| What is being asked |
In the passage on ultimate reality, what is God called?

| Passage shown |
Now, what is ultimate reality? First, it is something that is distinct from all appearances, which introduces a kind of (humanly) unrelievable tension between the two. For example, the progress of science is always from appearances toward a deeper reality, or from multiplicity to unity.

However, from another angle, ultimate reality must include the principle of appearance as such, so must be "in" every appearance -- in the same way, for example, that the cause is in the effect, or how the principle of unity must be present in all numbers (each number being a multiple of one).

Any principle is something from which consequences follow, and God is the first principle from which everything ultimately flows. This doesn't mean we know God, only that we know that God -- the Principle -- must exist.

Now, man and God (or however you want to express this Tension) are ineluctably mixed up together in the cosmic caper we call existence. There is no culture without some version of the God Principle, so God is an unindicted co-conspirator in all human activity, emphasis on the spira -- and on the con -- as in "breathing together."

Not to say God is guilty of our mischief, for this would be analogous to holding the treasury department responsible for bank robberies. Nevertheless, the treasury department prints the money, as God projects being via his continually creative act. 

Nor do we deny natural evolution at the far end of the spectrum, only to say that human isness can in no way be reduced to monkey business. No, we are suspended between the nonlocal Principle and a local animal form, and that's just the way it is. If we were literally reducible to our genetic code, we could never know it; or, to know it is to have transcended it.

Dataset entries:
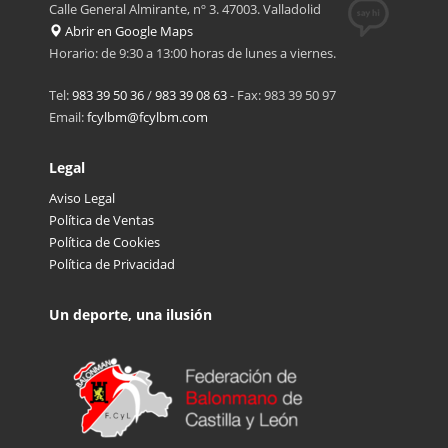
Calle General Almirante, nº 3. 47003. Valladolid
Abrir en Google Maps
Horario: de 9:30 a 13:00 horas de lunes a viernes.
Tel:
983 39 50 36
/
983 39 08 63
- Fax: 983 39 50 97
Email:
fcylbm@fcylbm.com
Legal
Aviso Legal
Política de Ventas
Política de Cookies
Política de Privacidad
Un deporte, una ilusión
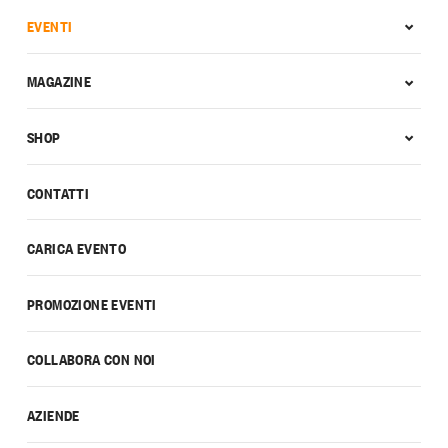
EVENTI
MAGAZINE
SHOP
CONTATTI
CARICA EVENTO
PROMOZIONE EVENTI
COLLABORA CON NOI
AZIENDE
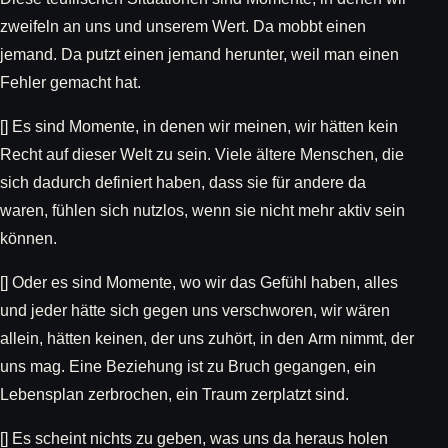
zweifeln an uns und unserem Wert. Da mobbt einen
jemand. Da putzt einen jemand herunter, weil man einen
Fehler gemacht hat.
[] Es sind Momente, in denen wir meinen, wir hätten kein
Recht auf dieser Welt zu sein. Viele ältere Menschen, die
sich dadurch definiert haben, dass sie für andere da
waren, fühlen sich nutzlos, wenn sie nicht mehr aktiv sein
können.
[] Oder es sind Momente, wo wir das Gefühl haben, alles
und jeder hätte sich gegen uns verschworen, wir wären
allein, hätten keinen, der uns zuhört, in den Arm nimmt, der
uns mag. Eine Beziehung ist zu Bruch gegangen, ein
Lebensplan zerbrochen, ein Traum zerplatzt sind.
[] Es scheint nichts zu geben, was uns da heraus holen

| Response for this exercise |
God is the first principle from which everything ultimately flows.